Eine Farbe, ein Design und kein Logo: Die EU-Kommission hat erstmals ihre Pläne konkretisiert, wie sie in Zukunft die Werbung und den Verkauf von Zigaretten einschränken will. Eine Expertengruppe hatte die Idee im August als prüfenswert bewertet, nun liegt «Welt Online» bereits ein konkretes Papier der EU-Kommission vor. Gemäss dem Dokument könnte es bald nur noch einheitliche Zigarettenpackungen geben. Wie die deutsche Tageszeitung berichtet, soll zudem auf der Verpackung eine Hotline-Nummer angegeben werden, unter der der Kunde Hilfe beim Aufhören erhält. Nebst den bereits eingeführten Warnbildern sollen weiter auch die zulässigen Inhaltstoffe geregelt werden.

Ebenso ist vorgesehen, dass die Zigaretten aus den Regalen verschwinden: In den Auslagen der Kioske und Geschäfte soll nur noch eine einzelne Packung je Marke gezeigt werden dürfen. Zudem hat sich die EU-Kommission damit beschäftigt, den Internetverkauf von Tabakprodukten zu untersagen. Hinter dem Papier steckt die Absicht der EU, die Tabakrichtlinie aus dem Jahr 2001 durch neue und verschärfte Bestimmungen zu ersetzen, wie «Welt Online» schreibt.

Tabakbranche will klagen

Die neuen Richtlinien sollen 2011 erarbeitet und 2012 vom EU-Parlament verabschiedet werden. Die EU-Mitgliedsstaaten müssten das neue Gesetz dann anschliessend übernehmen. Zunächst können die Richtlinien nun Interessenten, Firmen und Verbände bis zum 19. November kommentieren. Der Streit ist programmiert: «Das alles wäre ein schwerwiegender Verstoss gegen Eigentums- und Markenrechte», sagte ein Sprecher der Branche gegenüber «Welt Online» und kündigte bei einer Einführung an, «dagegen zu klagen». Der Branche werde die Chance zur Differenzierung genommen. «Wir sind gegen einheitliche Packungen sowie ein Verbot der Präsentation. Es gibt es keine wissenschaftlichen Nachweise dafür, dass solche Massnahmen zu einer Reduzierung des Tabakkonsums führen», sagte eine Sprecherin von Philip Morris.

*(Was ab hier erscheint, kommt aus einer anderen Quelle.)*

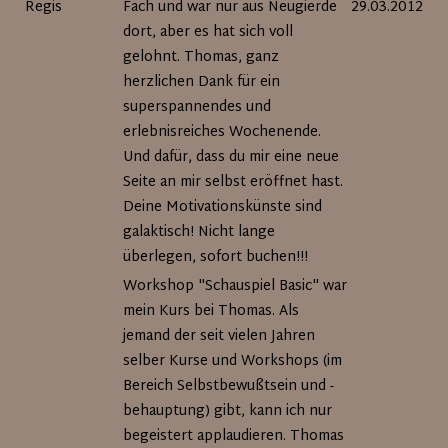
Regis
Fach und war nur aus Neugierde
29.03.2012
dort, aber es hat sich voll
gelohnt. Thomas, ganz
herzlichen Dank für ein
superspannendes und
erlebnisreiches Wochenende.
Und dafür, dass du mir eine neue
Seite an mir selbst eröffnet hast.
Deine Motivationskünste sind
galaktisch! Nicht lange
überlegen, sofort buchen!!!
Workshop "Schauspiel Basic" war
mein Kurs bei Thomas. Als
jemand der seit vielen Jahren
selber Kurse und Workshops (im
Bereich Selbstbewußtsein und -
behauptung) gibt, kann ich nur
begeistert applaudieren. Thomas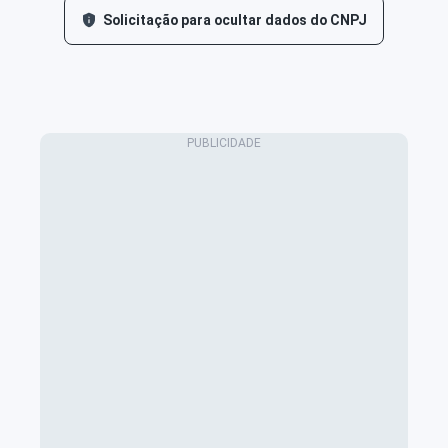
Solicitação para ocultar dados do CNPJ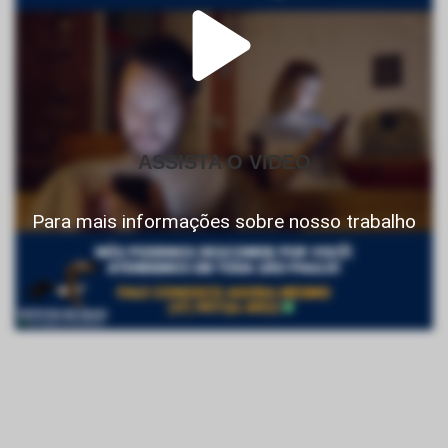
ASSISTA O VIDEO
Para mais informações sobre nosso trabalho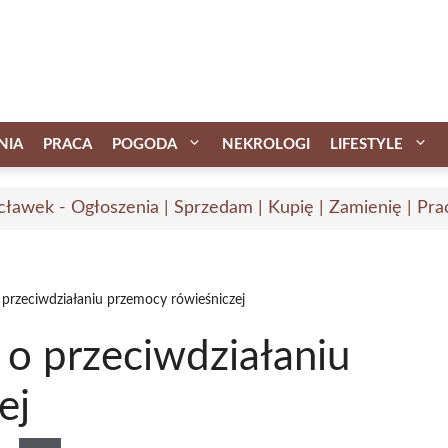
NIA
PRACA
POGODA
NEKROLOGI
LIFESTYLE
ławek - Ogłoszenia | Sprzedam | Kupię | Zamienię | Pra
o przeciwdziałaniu przemocy rówieśniczej
h o przeciwdziałaniu
ej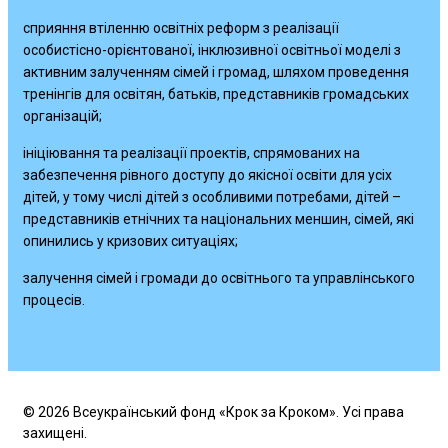
сприяння втіленню освітніх реформ з реалізації
особистісно-орієнтованої, інклюзивної освітньої моделі з
активним залученням сімей і громад, шляхом проведення
тренінгів для освітян, батьків, представників громадських
організацій;
ініціювання та реалізації проектів, спрямованих на
забезпечення рівного доступу до якісної освіти для усіх
дітей, у тому числі дітей з особливими потребами, дітей –
представників етнічних та національних меншин, сімей, які
опинились у кризових ситуаціях;
залучення сімей і громади до освітнього та управлінського
процесів.
© 2026 Всеукраїнський фонд «Крок за Кроком». Усі права
захищені.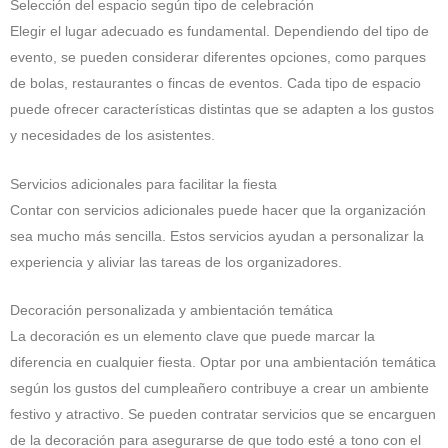
Selección del espacio según tipo de celebración
Elegir el lugar adecuado es fundamental. Dependiendo del tipo de
evento, se pueden considerar diferentes opciones, como parques
de bolas, restaurantes o fincas de eventos. Cada tipo de espacio
puede ofrecer características distintas que se adapten a los gustos
y necesidades de los asistentes.
Servicios adicionales para facilitar la fiesta
Contar con servicios adicionales puede hacer que la organización
sea mucho más sencilla. Estos servicios ayudan a personalizar la
experiencia y aliviar las tareas de los organizadores.
Decoración personalizada y ambientación temática
La decoración es un elemento clave que puede marcar la
diferencia en cualquier fiesta. Optar por una ambientación temática
según los gustos del cumpleañero contribuye a crear un ambiente
festivo y atractivo. Se pueden contratar servicios que se encarguen
de la decoración para asegurarse de que todo esté a tono con el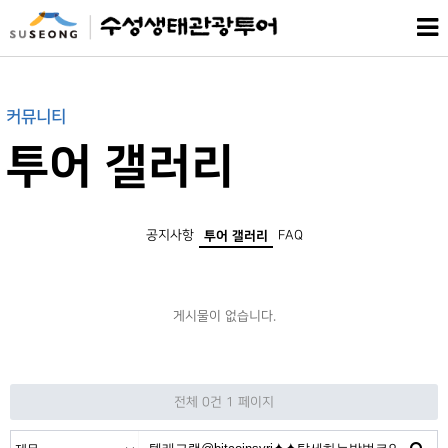
커뮤니티
투어 갤러리
공지사항
FAQ
투어 갤러리
게시물이 없습니다.
전체 0건
1 페이지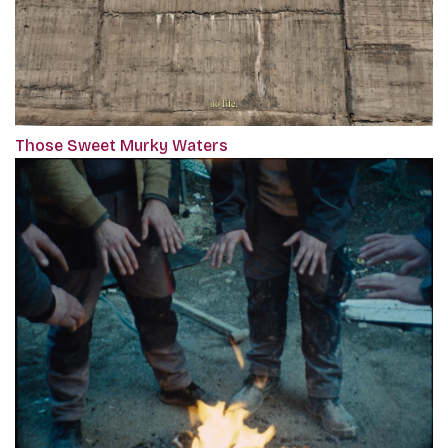
Those Sweet Murky Waters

In Norwegen sind bereits ähnliche Richtlinien eingeführt worden: Werbung in den Läden ist untersagt. Beim Zigarettenkauf muss der Kunde die gewünschte Zigarettenmarke nennen, der Verkäufer holt sie dann aus einer Schublade heraus. Dass dieses Modell Erfolg hat, glaubt auch Australien. Downunder hat man im laufenden Jahr einen ähnlichen Ansatz bereits diskutiert und will per 2012 ein entsprechendes Gesetz einführen.

BAG denkt nicht an eine Einführung

In der Schweiz bestehen derzeit keine Pläne zur Einführung von Zigarettenpackungen ohne Markenlogo, wie das Bundesamt für Gesundheit im August mitteilte. Die Schweiz folgte allerdings dem Beispiel der EU bereits bei den abschreckenden Bildern und den Warnhinweisen. Die Idee kommt jedenfalls bei der der Arbeitsgemeinschaft Tabakprävention an, wie Thomas Beutler sagte: «Wir würden Zigipäckli ohne Logo sehr begrüssen.» Es sei aber mit viel politischem Widerstand seitens der Tabakindustrie zu rechnen.